# Dunder closing doors (8 month old)



## DunderBuff (Jun 22, 2010)

Taught my 8 month old German Shepherd how to close doors, cabinets, etc... LOVE IT!!


----------



## Stosh (Jun 26, 2010)

I love it too!!


----------



## krystyne73 (Oct 13, 2010)

very cool! I would be afraid to teach mine that or they would take all the food out lol


----------



## iglinska1 (May 10, 2010)

How did you do it? Iv been working on it with Koda and all she wants to do is find and look inside the fridge or cabinets, she thinks I want her to get me something instead. What stimulus did you first use?


----------



## DunderBuff (Jun 22, 2010)

iglinska1 said:


> How did you do it? Iv been working on it with Koda and all she wants to do is find and look inside the fridge or cabinets, she thinks I want her to get me something instead. What stimulus did you first use?
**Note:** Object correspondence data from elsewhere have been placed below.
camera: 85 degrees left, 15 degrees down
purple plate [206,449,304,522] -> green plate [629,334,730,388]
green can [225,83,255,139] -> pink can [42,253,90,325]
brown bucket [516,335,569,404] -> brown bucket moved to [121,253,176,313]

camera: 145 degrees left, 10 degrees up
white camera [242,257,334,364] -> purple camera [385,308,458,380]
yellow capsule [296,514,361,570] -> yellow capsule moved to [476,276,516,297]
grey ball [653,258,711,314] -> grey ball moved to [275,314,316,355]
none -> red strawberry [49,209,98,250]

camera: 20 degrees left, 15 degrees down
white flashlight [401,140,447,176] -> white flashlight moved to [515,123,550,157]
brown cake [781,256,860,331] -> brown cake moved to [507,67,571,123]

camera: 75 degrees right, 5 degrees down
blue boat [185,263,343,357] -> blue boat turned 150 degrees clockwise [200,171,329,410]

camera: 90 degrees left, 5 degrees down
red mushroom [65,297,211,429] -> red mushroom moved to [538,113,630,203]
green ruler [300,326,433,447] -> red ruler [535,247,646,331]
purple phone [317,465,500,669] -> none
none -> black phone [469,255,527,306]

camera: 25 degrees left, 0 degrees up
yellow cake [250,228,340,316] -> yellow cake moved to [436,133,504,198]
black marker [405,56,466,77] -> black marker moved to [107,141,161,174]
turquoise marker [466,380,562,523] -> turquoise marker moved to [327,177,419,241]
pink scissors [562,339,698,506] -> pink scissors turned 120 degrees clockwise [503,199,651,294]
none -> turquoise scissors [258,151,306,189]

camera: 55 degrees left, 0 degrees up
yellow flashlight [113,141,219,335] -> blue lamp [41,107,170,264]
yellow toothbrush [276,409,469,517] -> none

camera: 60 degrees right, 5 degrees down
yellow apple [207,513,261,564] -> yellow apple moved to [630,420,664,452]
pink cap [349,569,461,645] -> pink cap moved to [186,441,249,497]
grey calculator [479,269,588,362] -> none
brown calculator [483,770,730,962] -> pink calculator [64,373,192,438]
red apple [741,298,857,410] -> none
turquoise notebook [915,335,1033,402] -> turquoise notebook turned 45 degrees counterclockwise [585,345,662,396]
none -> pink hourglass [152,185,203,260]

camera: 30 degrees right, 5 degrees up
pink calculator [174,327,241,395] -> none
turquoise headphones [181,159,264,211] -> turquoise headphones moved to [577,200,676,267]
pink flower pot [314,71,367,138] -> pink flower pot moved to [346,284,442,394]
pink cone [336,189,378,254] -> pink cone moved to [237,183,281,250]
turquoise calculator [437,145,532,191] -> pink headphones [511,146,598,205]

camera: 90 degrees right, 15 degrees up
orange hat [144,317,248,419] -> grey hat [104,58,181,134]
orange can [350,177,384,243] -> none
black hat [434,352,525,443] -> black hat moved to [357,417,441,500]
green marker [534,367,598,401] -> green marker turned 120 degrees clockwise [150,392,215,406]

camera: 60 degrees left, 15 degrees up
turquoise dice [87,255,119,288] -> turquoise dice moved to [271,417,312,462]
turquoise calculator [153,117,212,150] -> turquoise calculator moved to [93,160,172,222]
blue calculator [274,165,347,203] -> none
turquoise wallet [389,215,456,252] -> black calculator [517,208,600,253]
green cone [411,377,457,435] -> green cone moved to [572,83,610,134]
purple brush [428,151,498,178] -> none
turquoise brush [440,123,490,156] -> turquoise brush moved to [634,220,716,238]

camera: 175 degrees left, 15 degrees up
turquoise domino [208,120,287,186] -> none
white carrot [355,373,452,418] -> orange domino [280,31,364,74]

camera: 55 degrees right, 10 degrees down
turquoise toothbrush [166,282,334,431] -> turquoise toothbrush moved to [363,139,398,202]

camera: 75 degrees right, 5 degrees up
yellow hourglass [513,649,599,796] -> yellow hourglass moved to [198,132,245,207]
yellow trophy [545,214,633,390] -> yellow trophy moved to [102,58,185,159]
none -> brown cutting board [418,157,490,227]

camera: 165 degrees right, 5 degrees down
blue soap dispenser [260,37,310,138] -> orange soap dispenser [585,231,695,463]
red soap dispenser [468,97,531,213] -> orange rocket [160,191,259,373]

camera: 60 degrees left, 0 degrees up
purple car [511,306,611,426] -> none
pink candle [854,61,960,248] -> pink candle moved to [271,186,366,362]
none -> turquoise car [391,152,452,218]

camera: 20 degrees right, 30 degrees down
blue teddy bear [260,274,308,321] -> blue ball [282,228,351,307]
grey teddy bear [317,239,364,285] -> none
I used a post it note in my hand. then put the post it note on the door. from there he understood the message in about 5 mins. He picks up things exceptionally quick.


----------



## GSDAlphaMom (Jul 20, 2010)

Very cool


----------



## GSDBESTK9 (Mar 26, 2002)

Cool


----------



## 1sttimeforgsd (Jul 29, 2010)

Good job, but guess who is going to get the blame when the good snacks are gone.


----------



## EMarie59 (Jan 22, 2011)

Does he clean windows?


----------



## Shadow's mum (Mar 13, 2010)

that's awesome.


----------



## lisgje (Sep 3, 2010)

How cool is that! Just watch out! LOL My previous GSD, Shane, locked me out of the house by jumping up and hitting the lock on the slider into the down position while he was inside and I was outside. Had to literally break into my house through a porch window and when I got in he was sitting in the middle of the room looking all happy. Never should have taught him how to "lock" the slider. So make sure he does not close the door on you one of these days! LOL Great video!


----------



## Stevenzachsmom (Mar 3, 2008)

Do you think you could teach my kids how to shut cabinet doors and my husband how to shut dresser drawers? I've been trying that for years. I guess they just aren't as smart as a GSD.


----------



## ZebsMommy (Dec 4, 2010)

haha that is awesome! I'm gonna have to try that with Zeb!


----------



## DunderBuff (Jun 22, 2010)

Stevenzachsmom said:


> Do you think you could teach my kids how to shut cabinet doors and my husband how to shut dresser drawers? I've been trying that for years. I guess they just aren't as smart as a GSD.


LOL! My mom said the same about me! haha


----------



## elisabeth_00117 (May 17, 2009)

That is great! 

I do the same stuff with my boy when we have some down time too! So much fun to have your dog be able to do "parlor tricks" when people come over! 

Great job!!!


----------